Known for his view that wars within Islam will shape the future, Nasr has testified before Congress and has advised the President and Vice-President regarding sectarian violence in Iraq. Nasr is the author The Shia Revival, Democracy in Iran, and The Islamic Leviathan.
He has taught at the University of San Diego and the Naval Postgraduate School, and is currently a Senior Fellow at the Belfer Center at Harvard and Professor of International Politics at Tufts. A Life Member of the Council on Foreign Relations, Nasr has been published in Foreign Affairs, The New Republic, Foreign Policy, Time, the New York Times, and the Washington Post, among others. He is an editor of the Oxford Dictionary of Islam and has appeared on CNN, the BBC, National Public Radio, and not least of all The Daily Show with Jon Stewart and The Colbert Report.

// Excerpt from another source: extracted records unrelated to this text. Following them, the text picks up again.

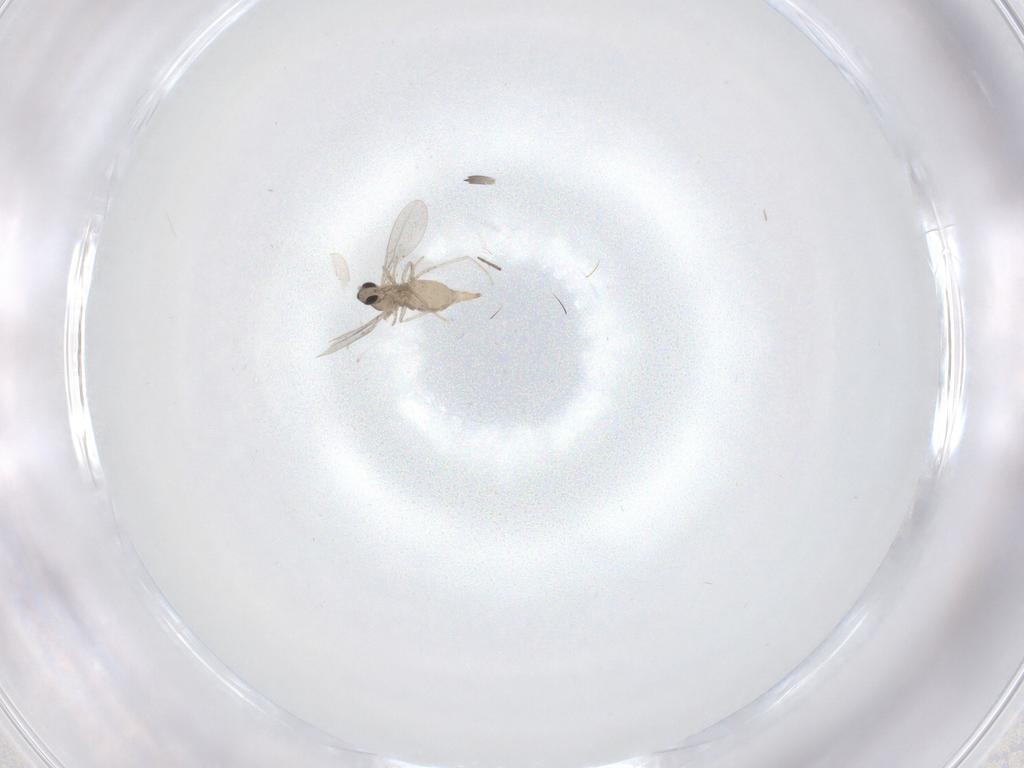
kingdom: Animalia
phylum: Arthropoda
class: Insecta
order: Diptera
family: Cecidomyiidae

Question: Is there a place for religion in politics?
Vali Nasr: First of all I think there is a big difference about American secularism or European secularism.

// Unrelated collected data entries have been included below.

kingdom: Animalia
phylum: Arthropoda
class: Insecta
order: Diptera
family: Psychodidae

American definition of secularism is not that they expect religion to die, or to rid people to be personally secular. But that there’s a belief that there should be an observation of separation of church and state into equal domains; that religion ought to be protected from politics, and politics ought to be protected from religion.
In Europe it’s a very different definition. Secularism, first of all, means that state will rule over religion. It will control religion. It will appoint its clergy. It will control the revenues. It will control the institutions, etc. It will legislate for religious activity.
But also in Europe it goes beyond just separation. There’s an expectation that God would not exist in society; that religion would be a matter of very strictly private practice, and people’s religious views would be private to them. And on top of it, that religion itself actually would reform in a manner to secularize from within. So some strands of Protestantism, reformed Judaism, or the Vatican to reforms in the Catholic Church, were all sort of reflections of this kind of pressure.
Now the question is, which one are we talking about in the Muslims? And I don’t think Americans are clear. It looks to Muslims that the Americans are not asking for a separation of church and state. They’re asking Muslims to be more secular personally than Americans are, and that’s part of the whole problem.
This might be a misperception, but Muslims say who are the favorite Muslim thinkers of Americans? It’s always somebody who’s talking about reforming Islam. Or now it is somebody who is actually a Muslim who is anti-Muslim. That tends to be the most popular books.
And also the perception that America actually wants to “destroy” Islam is more than destroying Islamic institutions or Islamic power. It also is a perception that what America really wants from Muslims is not to believe in Islam; that a good Muslim is one that doesn’t believe in Islam.
This has to do with a perception that the West really believes that the problem is not just separation of institutions of church and state, but Islam as a religion is a problem. It’s pro-jihadist extremist. It’s anti-democratic. It’s misogynist, etc. And therefore Muslims should really stop being Muslims.
I think the whole discourse about what is it that we mean by secularism in the Muslim world has been itself extremely corrosive to U.S. relations in the Muslim world. And partly because it’s not properly defined in America as to what it is that we mean by secularism.